As for me, I too decided to face the music and went to see physical therapist and runner extraordinaire Mark Plaatjes yesterday. Under his experienced hands, Plaatjes quickly diagnosed that my issue wasn’t a meniscus tear requiring surgery (whew!) but a tendon that was getting rubbed the wrong way due to overly tight quads and weak, ropy hamstrings. He sent me on my way with a plan for correcting those tightness and imbalances, a plan that, with no other pressing priorities and a promise of a pain-free future, I’m all over.
“If you haven’t been training hard, this is a time to maintain fitness,” Plaatjes says. “Elite runners, and those who have been pushing hard — they are taking this time to fix things.”
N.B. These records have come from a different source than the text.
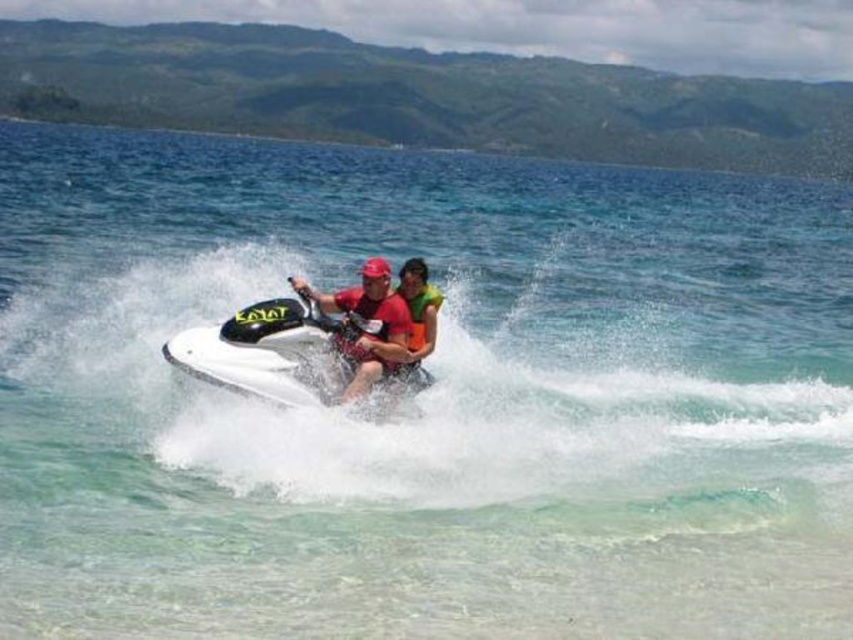
You are a photographer trying to capture a clear photo of the matte red shirt at center and the white glossy jet ski at center. Since the jet ski is moving, you need to know which one is wider to adjust your camera settings. Which object is wider?

The white glossy jet ski at center is wider than the matte red shirt at center.

You are a photographer standing on a boat 15 meters away from the jet ski. You want to take a photo of the matte red shirt at center. Is the distance within your camera lens range if the maximum focus distance is 15 meters?

The matte red shirt at center is 15.26 meters away from the camera, which exceeds the maximum focus distance of 15 meters. Therefore, the camera cannot focus on the matte red shirt at center.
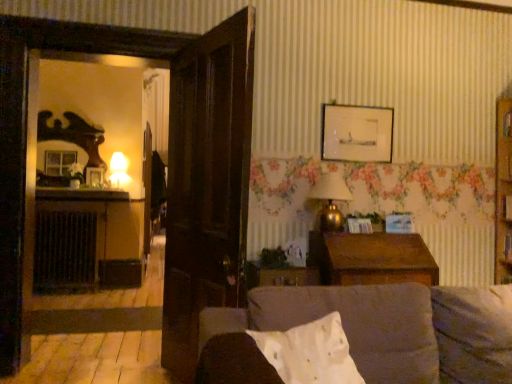
Question: Does matte glass lamp at left, acting as the first lamp starting from the back, appear on the left side of gold metallic lamp at upper right, which is the 2th lamp from left to right?

Choices:
 (A) yes
 (B) no

Answer: (A)

Question: Is the surface of matte glass lamp at left, acting as the first lamp starting from the back, in direct contact with gold metallic lamp at upper right, marked as the 1th lamp in a right-to-left arrangement?

Choices:
 (A) no
 (B) yes

Answer: (A)

Question: Is matte glass lamp at left, placed as the first lamp when sorted from top to bottom, not within gold metallic lamp at upper right, which is the 2th lamp from left to right?

Choices:
 (A) yes
 (B) no

Answer: (A)

Question: Can you confirm if matte glass lamp at left, placed as the second lamp when sorted from bottom to top, is bigger than gold metallic lamp at upper right, which is the 1th lamp from bottom to top?

Choices:
 (A) no
 (B) yes

Answer: (A)

Question: Does matte glass lamp at left, acting as the first lamp starting from the back, have a smaller size compared to gold metallic lamp at upper right, which is the 2th lamp from left to right?

Choices:
 (A) yes
 (B) no

Answer: (A)

Question: Would you say gold metallic lamp at upper right, positioned as the 2th lamp in top-to-bottom order, is to the left or to the right of wooden picture frame at upper center, the first picture frame when ordered from right to left, in the picture?

Choices:
 (A) right
 (B) left

Answer: (B)

Question: Choose the correct answer: Is gold metallic lamp at upper right, which is counted as the 2th lamp, starting from the back, inside wooden picture frame at upper center, placed as the second picture frame when sorted from bottom to top, or outside it?

Choices:
 (A) outside
 (B) inside

Answer: (A)

Question: In the image, is gold metallic lamp at upper right, which is the 2th lamp from left to right, positioned in front of or behind wooden picture frame at upper center, the first picture frame when ordered from right to left?

Choices:
 (A) front
 (B) behind

Answer: (A)

Question: Is gold metallic lamp at upper right, which is the 2th lamp from left to right, taller or shorter than wooden picture frame at upper center, the first picture frame positioned from the front?

Choices:
 (A) short
 (B) tall

Answer: (B)

Question: Is black metal radiator at left bigger or smaller than white cotton pillow at center?

Choices:
 (A) big
 (B) small

Answer: (A)

Question: From their relative heights in the image, would you say black metal radiator at left is taller or shorter than white cotton pillow at center?

Choices:
 (A) tall
 (B) short

Answer: (A)

Question: From the image's perspective, is black metal radiator at left located above or below white cotton pillow at center?

Choices:
 (A) above
 (B) below

Answer: (B)

Question: Looking at their shapes, would you say black metal radiator at left is wider or thinner than white cotton pillow at center?

Choices:
 (A) wide
 (B) thin

Answer: (B)

Question: Is wooden picture frame at upper center, which is the 2th picture frame in left-to-right order, situated inside velvet brown couch at center or outside?

Choices:
 (A) outside
 (B) inside

Answer: (A)

Question: Based on their sizes in the image, would you say wooden picture frame at upper center, placed as the second picture frame when sorted from bottom to top, is bigger or smaller than velvet brown couch at center?

Choices:
 (A) small
 (B) big

Answer: (A)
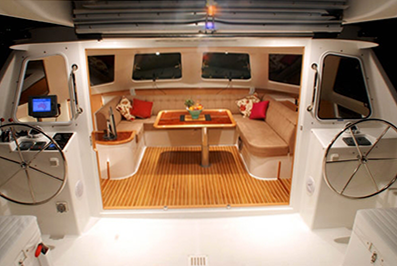
Locate an element on the screen. windows is located at coordinates (282, 70), (227, 67), (161, 67), (107, 68), (39, 80), (339, 85).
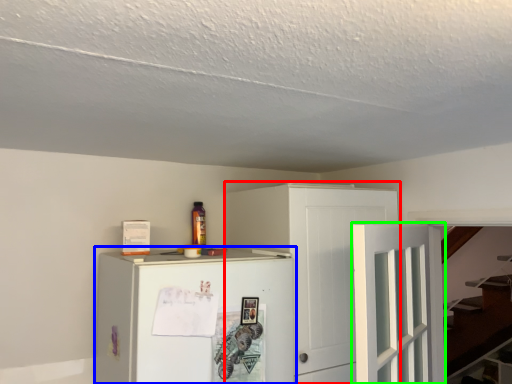
Question: Which is nearer to the cabinetry (highlighted by a red box)? refrigerator (highlighted by a blue box) or door (highlighted by a green box).

Choices:
 (A) refrigerator
 (B) door

Answer: (A)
I don’t fall anywhere near the “elite” category, but I have been pushing rather hard, for about as long as I can remember. I’m probably not going to change my personality for the virus, but it does give me an opportunity to redirect my efforts toward long-term running health and success, rather than my usual practice of ignoring, pushing through and faking it for as long as I can.
Today my email inbox has more fall race cancellations. The pressure is off. Maybe it is time for all of us to recoup, reboot, diagnose that chronic injury-in-waiting, correct the cause and head into the future healthier and ready to push harder than ever.